• _Assignment_
Word for word, copy out the entries below, but not the pictures in them.
(Beginning of Dataset)
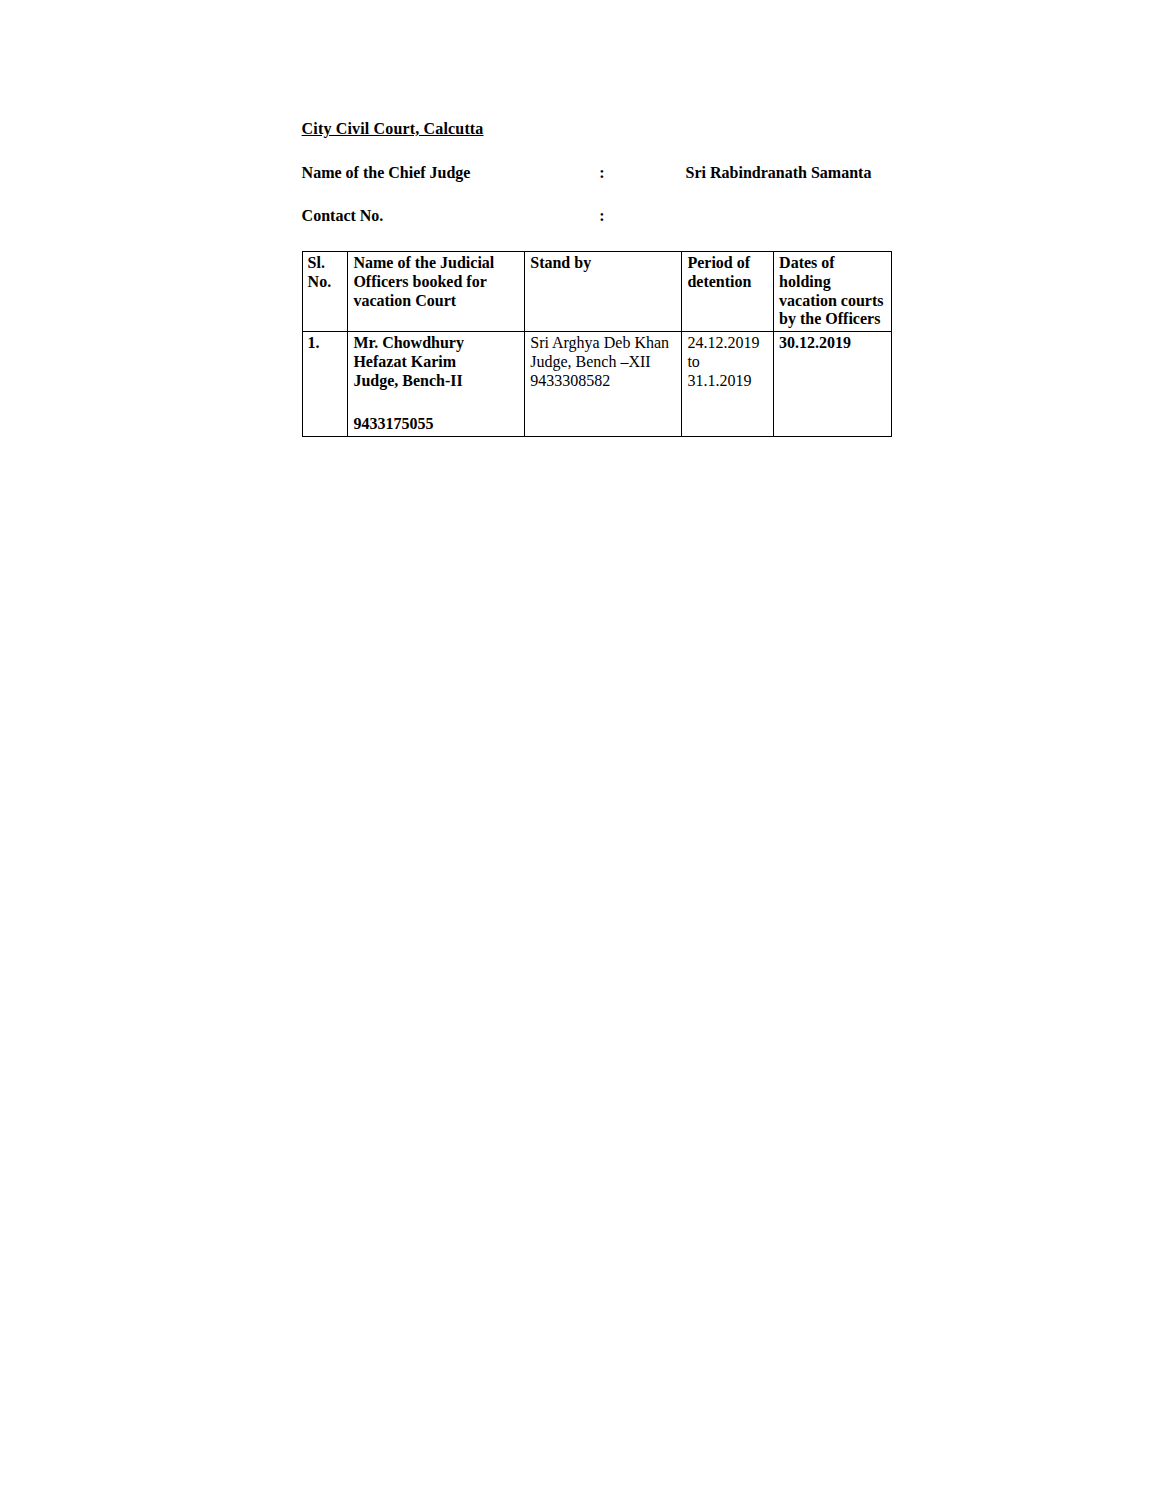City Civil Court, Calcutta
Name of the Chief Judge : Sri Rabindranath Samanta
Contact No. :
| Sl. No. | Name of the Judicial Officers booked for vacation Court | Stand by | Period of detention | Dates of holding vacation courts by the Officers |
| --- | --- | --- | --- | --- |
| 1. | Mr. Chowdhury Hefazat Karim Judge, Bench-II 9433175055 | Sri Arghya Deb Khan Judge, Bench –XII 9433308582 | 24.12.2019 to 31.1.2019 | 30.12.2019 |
(End of Dataset)
• _Your solution_
City Civil Court, Calcutta
Name of the Chief Judge : Sri Rabindranath Samanta
Contact No. :
| Sl. No. | Name of the Judicial Officers booked for vacation Court | Stand by | Period of detention | Dates of holding vacation courts by the Officers |
| --- | --- | --- | --- | --- |
| 1. | Mr. Chowdhury Hefazat Karim Judge, Bench-II 9433175055 | Sri Arghya Deb Khan Judge, Bench –XII 9433308582 | 24.12.2019 to 31.1.2019 | 30.12.2019 |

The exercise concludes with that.